Christlich, denn…

… dieser unser Verein ist nicht gemacht, sondern aus einem seit nunmehr bald zwei Jahrhunderten bestehenden und in brüderlicher Liebe gepflegten Gemeinschaftsleben entstanden. Der Heidelberger Wingolf ist eine christliche Gemeinschaft. Zusammen mit der korporativen und der akademischen bildet die christliche Säule das Fundament des Zusammenlebens in Studium und Alltag. Weniger bedeutet das für uns starres Festhalten an alten Formen und Traditionen, vielmehr streben wir nach einem praktisch gelebten und lebendigen Christentum. Dabei stellen wir an uns selbst den Anspruch, auch nach außen hin zeigen, was es heißt, sich „zu Jesus Christus als dem Herrn seines Lebens zu bekennen“, wie es in unserer Grundordnung heißt. Hierin ähnelt das Verständnis des sog. „Christianums“, d. h. des christlichen Prinzips, dem hinter dem von dem niederländischen Theologen Abraham Kuyper (1837–1920) formulierten Satz stehenden: „Es gibt keinen Quadratzentimeter im ganzen Raum unserer menschlichen Existenz, in Bezug auf den Christus, der Herrscher über das All ist, nicht spricht: ‚Das ist mein!’“. Mit dem Christianum verbinden wir einen lebensbejahenden und hoffnungsfrohen Glauben, der unserer pluralen Gesellschaft offen und selbstbewusst begegnet und nicht nur beim Kirchgang, sondern im ganzen Verbindungsleben praktisch erfahrbar wird. Am deutlichsten wird dies im Wahlspruch unserer Verbindung sichtbar: „ΔI ENOΣ ΠANTA!“ (griech. „Durch Einen [Jesus Christus] Alles“). Dieses an Philipper 4:13 angelehnte Bekenntnis wurde und ist neben der Bergpredigt Jesu die verbindliche Lebensregel aller Wingolfiten. Praktisch ergibt sich für den Verbindungsalltag hieraus z. B. das sog. „Mäßigkeitsprinzip“, demzufolge beim Genuss von alkoholischen Getränken auf das Wahren von Maß und Mitte zu achten ist, sowie die sog. „Stofffreiheit“, derzufolge kein Verbindungsmitglied unter welchen Umständen auch immer zum Alkoholkonsum genötigt werden darf, wie es in anderen Verbindungen durchaus vorkommen kann.

==*==

Deine Aufgabe: Nenne alle Begriffe, die im Text über den Heidelberger Wingolf mit „sog.“ eingeführt werden. Die anschließenden Unterlagen stehen für sich und gehören nicht zum Text.

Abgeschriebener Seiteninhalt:

==*==

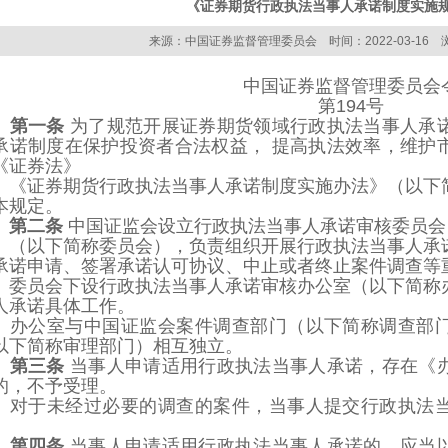
《证券期货行政执法当事人承诺制度实施
来源：中国证券监督管理委员会 时间：2022-03-16 浏
中国证券监督管理委员会
第194号
第一条
为了规范开展证券期货领域行政执法当事人承
承诺制度在保护投资者合法权益，
提高执法效率，维护
《证券法》
《证券期货行政执法当事人承诺制度实施办法》
（以下
本规定。
第二条
中国证监会设立行政执法当事人承诺审核委员会
（
以下简称委员会
）
，负责组织开展行政执法当事人承
承诺申请、签署承诺认可协议、中止或
者终止案件调查等
委员会下设行政执法当事人承诺审核办公室
（
以下简称
人承诺具体工作。
办公室与中国证监会案件调查部门（以下简称调查部
以下简称审理部门）相互独立。
第三条
当事人申请适用行政执法当事人承诺，存在《
的，不予受理。
对于未经过必要的调查的案件，当事人提交行政执法
。
第四条
当事人申请适用行政执法当事人承诺的，应当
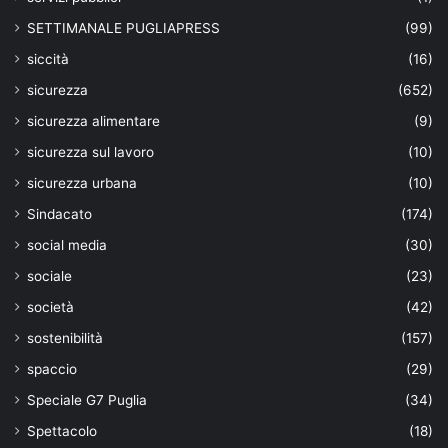
SETTIMANALE PUGLIAPRESS
(99)
siccità
(16)
sicurezza
(652)
sicurezza alimentare
(9)
sicurezza sul lavoro
(10)
sicurezza urbana
(10)
Sindacato
(174)
social media
(30)
sociale
(23)
società
(42)
sostenibilità
(157)
spaccio
(29)
Speciale G7 Puglia
(34)
Spettacolo
(18)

==*==

Die Antwort: „Christianum“, „Mäßigkeitsprinzip“, „Stofffreiheit“